The law in Texas concerning college students and vaccinations for meningitis has changed. All students, whether they are new or transferring, attending any institution of higher learning, up to and including age 21, are required to get a vaccination for meningitis. Previously, the law had set the bar higher, up to age 30, but because the CDC recommendation was 21 many insurances companies weren’t covering the cost for students ages 22-30.
“In Texas we’ve had several meningitis outbreaks with individuals dying of the disease who were not in dormitories and who were college students, so our state legislature had extended the vaccine requirement a little further,” says Dr. Melanie Mouzoon, Managing Physician for Immunization Practices at Kelsey Seybold Clinic. “So now the vaccine requirement for the state of Texas has been more aligned with the Centers for Disease Control and Prevention recommendations. So it should be covered by people’s insurance.”

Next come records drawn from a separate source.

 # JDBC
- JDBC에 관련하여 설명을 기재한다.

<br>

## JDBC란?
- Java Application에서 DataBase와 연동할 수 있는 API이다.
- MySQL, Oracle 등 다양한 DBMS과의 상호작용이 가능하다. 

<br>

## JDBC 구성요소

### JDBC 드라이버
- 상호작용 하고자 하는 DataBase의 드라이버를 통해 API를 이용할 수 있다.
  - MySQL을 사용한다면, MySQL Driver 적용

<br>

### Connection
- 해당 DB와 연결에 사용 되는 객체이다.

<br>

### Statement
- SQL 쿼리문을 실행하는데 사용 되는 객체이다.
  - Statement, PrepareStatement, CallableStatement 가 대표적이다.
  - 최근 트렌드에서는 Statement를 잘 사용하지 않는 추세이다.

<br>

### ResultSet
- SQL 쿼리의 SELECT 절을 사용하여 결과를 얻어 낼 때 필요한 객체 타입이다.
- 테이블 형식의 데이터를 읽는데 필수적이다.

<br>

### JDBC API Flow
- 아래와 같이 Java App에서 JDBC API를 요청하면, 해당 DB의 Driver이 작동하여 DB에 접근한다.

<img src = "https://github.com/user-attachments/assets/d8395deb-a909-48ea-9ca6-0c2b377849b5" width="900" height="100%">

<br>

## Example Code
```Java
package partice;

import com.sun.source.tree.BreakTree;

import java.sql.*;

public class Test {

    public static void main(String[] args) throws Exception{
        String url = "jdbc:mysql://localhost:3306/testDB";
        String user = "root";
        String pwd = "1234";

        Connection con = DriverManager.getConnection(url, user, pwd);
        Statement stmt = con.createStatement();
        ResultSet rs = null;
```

All students are required to show proof of getting an initial immunization or a booster shot if it has been more than 5 years since the last vaccine was administered.
Dr. Mouzoon says there are no changes to protocols from younger students concerning vaccines, but said she does encourage parents to get the HPV vaccine at entry to middle school, at the same time they are getting vaccines for pertussis and meningitis.
“HPV is a cause of cancer and this vaccine does a very good job a preventing the HPV related cancers, and I think parents are a little hesitant because it’s not required by the school, but it’s really a very safe and effective vaccine,” Dr. Mouzoon tells KTRH.
She also recommends that everyone get a flu vaccine before school. They will be available as early as mid-August.